Items from a data source

========================================================================

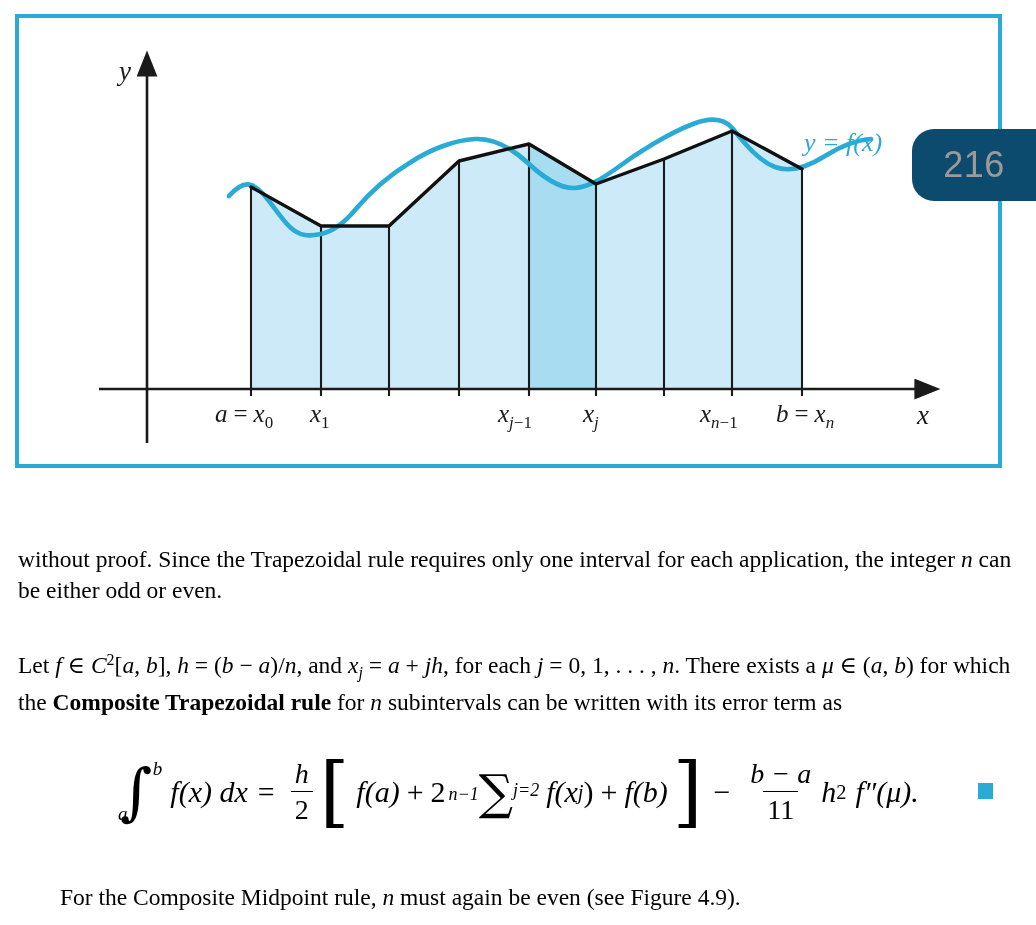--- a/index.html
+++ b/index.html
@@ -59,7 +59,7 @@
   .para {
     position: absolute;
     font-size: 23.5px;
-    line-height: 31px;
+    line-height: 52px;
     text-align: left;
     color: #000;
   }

========================================================================

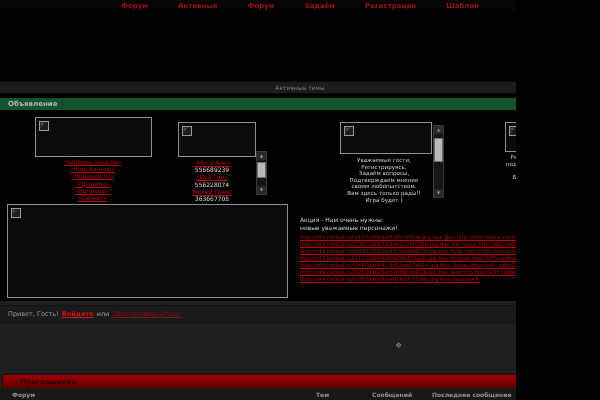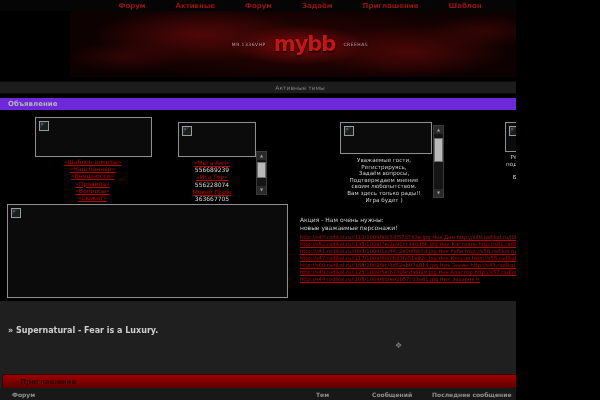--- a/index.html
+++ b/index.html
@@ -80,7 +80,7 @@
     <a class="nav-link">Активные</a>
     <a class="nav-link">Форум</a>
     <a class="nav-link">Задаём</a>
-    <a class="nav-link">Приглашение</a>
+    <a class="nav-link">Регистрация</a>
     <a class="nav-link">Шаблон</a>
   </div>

========================================================================

→ AIM OF THE EXERCISE: Identify the lines above that contain the word "link", then copy them.

→ TASK SOLUTION:
     <a class="nav-link">Активные</a>
     <a class="nav-link">Форум</a>
     <a class="nav-link">Задаём</a>
-    <a class="nav-link">Приглашение</a>
+    <a class="nav-link">Регистрация</a>
     <a class="nav-link">Шаблон</a>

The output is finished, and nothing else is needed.